§ **WORK REQUEST**:
Answer these questions using the family history text below.
(a) For how many years did Richard remain at Isandhlwana?
(b) Whom did Richard marry in 1914?
(c) In which month and year was Douglas posted to France?

§ **TEXT BLOCK**:
Evidently, Richard had more success at this station than he had on his first visit to Africa as he remained at Isandhlwana for eleven years. From 1904 to 1908 he was Canon of Vryheid and for the last two years of that spell was also Rector of Eshowe.

Then, bizarrely, Richard set off on his travels again, this time to become missionary in Saltcoats, Saskatchewan… 10,000 miles away! I am guessing this was an aborted position because by the time he arrived in Canada he almost immediately turned round and went back to southern Africa.

Because by 1910, Richard was back in South Africa, as Missionary-in-Charge of St Columba’s Mission in Bulawayo!  The following year he moved to Springvale Native Mission where he remained until 1924 when he became Vicar of Mid Illovo, Natal.

In 1914, three days after the outbreak of WW1, Richard married Ellen McLeod, a local South African woman twenty years his junior.

Richard retired in 1930 but when his wife died in 1933 he decided to become an active clergyman again and so obtained a Licence to Officiate in the Diocese of Natal which he retained until his death in 1940, aged 79 from a chronic heart condition.

Douglas Marsh and Hugh Pater, sad but common tales… the toll of World War 1

Continuing stories from the family history of my friend, Heidi Mellings; this time, some short stories about loss in World War 1. I imagine more or less every family in the country suffered loss in World War 1 so these stories are not unusual, but that doesn’t make them any less poignant.

Douglas Charles Earle Marsh

Douglas was the nephew of Heidi’s great-great-grandmother, Mary Marsh. He was born on 19 May 1898 and educated at Lockers Park Prep School, then Winchester College from 1911 to 1916. On leaving school, with war having broken out, Douglas volunteered for the Army and enrolled at the Royal Military College, Sandhurst the month after leaving school, August 1916. He was commissioned as 2nd Lieutenant in the 6th Dragoon Guards (Carabiniers) on 30th April 1917.

Initially posted to the Reserve Cavalry base at Tidworth Barracks in Wiltshire, he was posted to France in February 1918, just prior to the German’s final throw of the dice to win the war on the Western Front with their massive Spring offensive.

The Germans launched their offensive on 21st March, devastating the Allied front and reserve lines with the biggest artillery barrage of the war, firing and astounding 1.1 million shells in 5 hours! The centre of the Allied position collapsed. They lost almost 20 thousand casualties on the first day and within two days were in full retreat. Desperately, the Allied commanders sought to stem the rout and threw every available unit they could find into the line to counter the German advance.

By the 31st March the German advance was slowing but the situation was still desperate. That day, Douglas’ cavalry regiment was pushed up into the line in front of Amiens, dismounted and acting as infantry, to try and counter-attack the German units in positions south east of the city.

[Items from a data source]
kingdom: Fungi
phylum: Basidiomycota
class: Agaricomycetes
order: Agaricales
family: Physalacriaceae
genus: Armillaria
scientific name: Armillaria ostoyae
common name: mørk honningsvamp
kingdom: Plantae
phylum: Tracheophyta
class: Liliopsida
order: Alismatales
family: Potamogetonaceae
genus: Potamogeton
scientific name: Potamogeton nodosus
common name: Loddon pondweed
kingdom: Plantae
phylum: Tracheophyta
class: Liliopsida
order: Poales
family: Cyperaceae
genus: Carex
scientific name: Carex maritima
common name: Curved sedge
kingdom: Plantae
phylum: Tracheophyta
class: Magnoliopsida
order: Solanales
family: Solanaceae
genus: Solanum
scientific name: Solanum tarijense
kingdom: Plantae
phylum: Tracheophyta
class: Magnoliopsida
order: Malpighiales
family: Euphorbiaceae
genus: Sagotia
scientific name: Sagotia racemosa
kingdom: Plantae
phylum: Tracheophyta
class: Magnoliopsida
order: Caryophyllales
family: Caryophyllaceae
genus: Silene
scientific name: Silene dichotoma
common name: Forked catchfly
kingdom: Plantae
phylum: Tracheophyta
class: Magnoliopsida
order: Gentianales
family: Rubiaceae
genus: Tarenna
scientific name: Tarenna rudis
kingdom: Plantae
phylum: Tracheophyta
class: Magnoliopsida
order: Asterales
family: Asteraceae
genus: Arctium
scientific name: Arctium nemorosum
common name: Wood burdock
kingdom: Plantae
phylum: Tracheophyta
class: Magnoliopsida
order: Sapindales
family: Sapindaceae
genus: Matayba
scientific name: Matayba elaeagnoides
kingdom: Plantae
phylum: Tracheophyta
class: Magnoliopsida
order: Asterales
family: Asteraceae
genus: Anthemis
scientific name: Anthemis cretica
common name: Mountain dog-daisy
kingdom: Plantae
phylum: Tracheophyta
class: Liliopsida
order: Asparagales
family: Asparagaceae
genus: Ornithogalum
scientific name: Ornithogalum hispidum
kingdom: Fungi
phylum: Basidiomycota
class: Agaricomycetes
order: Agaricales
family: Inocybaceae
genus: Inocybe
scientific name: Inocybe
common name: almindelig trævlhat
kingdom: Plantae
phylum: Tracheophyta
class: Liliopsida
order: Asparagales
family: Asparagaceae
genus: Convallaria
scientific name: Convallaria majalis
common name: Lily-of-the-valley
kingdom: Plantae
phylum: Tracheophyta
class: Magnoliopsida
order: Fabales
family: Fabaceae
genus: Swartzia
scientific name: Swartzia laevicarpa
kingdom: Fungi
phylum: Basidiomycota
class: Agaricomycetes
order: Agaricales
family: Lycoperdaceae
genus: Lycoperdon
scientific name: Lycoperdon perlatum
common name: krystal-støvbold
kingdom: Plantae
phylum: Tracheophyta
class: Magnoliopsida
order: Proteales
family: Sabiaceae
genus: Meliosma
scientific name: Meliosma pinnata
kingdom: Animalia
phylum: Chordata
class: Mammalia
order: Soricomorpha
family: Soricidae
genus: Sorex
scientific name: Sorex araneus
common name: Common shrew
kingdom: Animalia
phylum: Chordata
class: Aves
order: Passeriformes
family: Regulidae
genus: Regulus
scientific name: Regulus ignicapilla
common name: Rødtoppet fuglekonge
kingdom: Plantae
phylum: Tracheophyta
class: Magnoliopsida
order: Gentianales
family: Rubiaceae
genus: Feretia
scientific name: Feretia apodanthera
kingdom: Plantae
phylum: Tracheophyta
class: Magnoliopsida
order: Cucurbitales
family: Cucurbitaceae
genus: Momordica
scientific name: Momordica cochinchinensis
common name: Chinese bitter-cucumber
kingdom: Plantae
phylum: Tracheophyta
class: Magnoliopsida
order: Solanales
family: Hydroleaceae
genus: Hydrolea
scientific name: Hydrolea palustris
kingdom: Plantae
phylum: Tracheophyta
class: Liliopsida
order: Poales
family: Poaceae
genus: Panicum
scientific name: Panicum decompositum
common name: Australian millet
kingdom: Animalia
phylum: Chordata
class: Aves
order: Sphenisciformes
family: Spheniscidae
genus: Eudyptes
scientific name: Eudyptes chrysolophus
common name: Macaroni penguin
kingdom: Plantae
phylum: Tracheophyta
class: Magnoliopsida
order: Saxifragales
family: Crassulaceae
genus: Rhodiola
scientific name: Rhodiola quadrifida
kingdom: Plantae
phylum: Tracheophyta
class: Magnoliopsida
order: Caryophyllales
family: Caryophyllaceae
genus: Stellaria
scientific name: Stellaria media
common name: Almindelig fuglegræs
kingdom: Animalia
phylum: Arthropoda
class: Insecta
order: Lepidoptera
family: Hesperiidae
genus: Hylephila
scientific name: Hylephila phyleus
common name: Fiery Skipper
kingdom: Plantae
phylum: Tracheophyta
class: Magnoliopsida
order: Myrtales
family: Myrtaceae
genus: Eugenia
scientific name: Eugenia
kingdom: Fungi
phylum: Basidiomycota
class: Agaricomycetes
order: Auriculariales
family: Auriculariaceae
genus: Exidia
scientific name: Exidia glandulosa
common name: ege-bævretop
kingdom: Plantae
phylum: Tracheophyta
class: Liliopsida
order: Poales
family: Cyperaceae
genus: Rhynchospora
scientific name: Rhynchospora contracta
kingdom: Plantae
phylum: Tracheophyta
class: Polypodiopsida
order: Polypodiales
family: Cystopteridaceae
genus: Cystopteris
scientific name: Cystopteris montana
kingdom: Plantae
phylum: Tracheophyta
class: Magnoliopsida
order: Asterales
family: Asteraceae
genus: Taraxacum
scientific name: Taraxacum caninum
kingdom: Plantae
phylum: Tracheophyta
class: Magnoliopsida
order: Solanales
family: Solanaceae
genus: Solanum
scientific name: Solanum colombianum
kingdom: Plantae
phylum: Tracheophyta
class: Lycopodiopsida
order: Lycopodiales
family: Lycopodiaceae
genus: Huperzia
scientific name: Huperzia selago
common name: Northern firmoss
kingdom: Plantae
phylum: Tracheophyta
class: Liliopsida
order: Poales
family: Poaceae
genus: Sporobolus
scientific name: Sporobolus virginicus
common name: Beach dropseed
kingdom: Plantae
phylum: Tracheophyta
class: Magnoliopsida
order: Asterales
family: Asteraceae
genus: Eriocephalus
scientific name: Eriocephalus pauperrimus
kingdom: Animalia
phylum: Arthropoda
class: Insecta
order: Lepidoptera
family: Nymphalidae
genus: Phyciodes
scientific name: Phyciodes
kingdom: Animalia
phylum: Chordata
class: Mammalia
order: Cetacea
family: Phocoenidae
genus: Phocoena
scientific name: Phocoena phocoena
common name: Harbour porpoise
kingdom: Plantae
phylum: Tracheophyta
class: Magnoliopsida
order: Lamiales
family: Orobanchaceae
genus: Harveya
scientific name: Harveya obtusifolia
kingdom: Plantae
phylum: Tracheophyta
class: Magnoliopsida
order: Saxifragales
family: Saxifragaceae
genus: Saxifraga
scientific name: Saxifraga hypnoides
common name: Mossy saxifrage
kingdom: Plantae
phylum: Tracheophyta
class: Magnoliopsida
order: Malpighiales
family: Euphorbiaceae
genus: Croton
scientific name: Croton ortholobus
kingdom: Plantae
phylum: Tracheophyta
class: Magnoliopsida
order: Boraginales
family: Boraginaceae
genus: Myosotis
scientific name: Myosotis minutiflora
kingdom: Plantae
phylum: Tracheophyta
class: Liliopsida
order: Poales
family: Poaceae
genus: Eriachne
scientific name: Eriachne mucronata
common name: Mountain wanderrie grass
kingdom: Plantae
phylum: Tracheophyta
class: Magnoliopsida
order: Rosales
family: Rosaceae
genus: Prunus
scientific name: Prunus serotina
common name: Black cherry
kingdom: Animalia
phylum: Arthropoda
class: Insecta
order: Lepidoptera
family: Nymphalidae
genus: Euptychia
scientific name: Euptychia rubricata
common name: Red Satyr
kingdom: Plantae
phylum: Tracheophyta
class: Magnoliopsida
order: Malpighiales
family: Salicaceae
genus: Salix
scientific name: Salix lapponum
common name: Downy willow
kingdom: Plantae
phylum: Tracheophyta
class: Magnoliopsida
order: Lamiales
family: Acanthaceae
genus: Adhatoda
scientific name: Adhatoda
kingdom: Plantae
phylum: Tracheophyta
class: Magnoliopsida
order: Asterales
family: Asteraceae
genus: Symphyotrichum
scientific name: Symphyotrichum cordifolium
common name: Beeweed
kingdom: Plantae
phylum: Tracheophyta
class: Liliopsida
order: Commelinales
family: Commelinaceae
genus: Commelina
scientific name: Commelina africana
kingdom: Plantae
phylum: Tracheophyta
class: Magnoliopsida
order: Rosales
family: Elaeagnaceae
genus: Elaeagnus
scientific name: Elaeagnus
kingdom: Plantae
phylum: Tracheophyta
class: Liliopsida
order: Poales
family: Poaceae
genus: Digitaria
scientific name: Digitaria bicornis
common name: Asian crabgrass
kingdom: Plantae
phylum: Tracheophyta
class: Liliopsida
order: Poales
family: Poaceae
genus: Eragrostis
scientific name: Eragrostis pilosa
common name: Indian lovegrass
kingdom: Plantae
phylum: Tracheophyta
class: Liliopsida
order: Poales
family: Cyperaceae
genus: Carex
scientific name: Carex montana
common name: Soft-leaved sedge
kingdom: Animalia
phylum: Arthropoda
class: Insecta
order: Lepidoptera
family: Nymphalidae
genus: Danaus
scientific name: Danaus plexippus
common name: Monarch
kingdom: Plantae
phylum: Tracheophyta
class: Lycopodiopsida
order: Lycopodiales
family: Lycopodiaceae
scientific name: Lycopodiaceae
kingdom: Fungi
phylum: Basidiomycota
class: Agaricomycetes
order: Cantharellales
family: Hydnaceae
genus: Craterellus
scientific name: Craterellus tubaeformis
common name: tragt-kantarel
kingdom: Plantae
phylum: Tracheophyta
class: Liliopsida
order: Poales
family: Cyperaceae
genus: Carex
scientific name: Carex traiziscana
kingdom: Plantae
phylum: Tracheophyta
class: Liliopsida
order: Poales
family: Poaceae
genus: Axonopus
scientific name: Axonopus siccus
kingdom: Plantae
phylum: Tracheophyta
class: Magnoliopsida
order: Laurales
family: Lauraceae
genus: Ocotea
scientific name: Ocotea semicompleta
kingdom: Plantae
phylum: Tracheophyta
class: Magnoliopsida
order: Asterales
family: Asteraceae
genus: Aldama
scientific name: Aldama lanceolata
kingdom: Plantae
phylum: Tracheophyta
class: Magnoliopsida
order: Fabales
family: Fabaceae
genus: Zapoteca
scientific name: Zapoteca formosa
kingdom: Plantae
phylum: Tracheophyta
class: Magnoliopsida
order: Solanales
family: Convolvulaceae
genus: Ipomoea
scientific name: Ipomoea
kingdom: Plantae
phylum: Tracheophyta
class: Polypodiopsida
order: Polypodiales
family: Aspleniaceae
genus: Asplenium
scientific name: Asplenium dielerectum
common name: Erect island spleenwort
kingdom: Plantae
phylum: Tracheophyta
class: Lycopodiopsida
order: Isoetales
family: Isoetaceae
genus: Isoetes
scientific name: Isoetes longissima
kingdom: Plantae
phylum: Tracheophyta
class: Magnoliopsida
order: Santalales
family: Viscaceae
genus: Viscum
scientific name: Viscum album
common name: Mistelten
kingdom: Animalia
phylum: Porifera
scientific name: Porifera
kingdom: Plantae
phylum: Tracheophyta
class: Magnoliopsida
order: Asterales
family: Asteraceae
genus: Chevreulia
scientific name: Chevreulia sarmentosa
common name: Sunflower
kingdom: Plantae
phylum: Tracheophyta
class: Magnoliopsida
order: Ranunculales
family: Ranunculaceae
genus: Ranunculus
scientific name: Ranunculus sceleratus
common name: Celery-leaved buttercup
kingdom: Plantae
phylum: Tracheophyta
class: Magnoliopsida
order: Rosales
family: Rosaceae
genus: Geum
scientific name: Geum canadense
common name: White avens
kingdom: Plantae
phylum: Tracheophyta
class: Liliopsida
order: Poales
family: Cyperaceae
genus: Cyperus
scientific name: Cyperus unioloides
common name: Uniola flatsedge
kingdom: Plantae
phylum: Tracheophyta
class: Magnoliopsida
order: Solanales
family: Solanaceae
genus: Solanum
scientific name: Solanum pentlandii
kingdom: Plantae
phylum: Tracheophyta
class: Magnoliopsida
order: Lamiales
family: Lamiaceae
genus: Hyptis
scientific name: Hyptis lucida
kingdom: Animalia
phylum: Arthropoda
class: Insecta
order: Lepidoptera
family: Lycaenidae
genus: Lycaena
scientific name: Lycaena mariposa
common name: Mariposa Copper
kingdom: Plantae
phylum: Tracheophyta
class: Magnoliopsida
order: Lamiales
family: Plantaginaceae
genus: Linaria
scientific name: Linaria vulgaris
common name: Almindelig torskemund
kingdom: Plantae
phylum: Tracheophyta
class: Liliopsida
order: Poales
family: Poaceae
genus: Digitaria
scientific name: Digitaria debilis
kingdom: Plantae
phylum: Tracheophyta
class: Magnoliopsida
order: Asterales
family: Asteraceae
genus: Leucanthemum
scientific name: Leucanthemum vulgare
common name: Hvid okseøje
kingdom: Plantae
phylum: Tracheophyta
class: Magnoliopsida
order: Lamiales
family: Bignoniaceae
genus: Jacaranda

§ **SOLUTION FOR THIS PROBLEM**:
(a) Eleven years.
(b) Ellen McLeod.
(c) February 1918.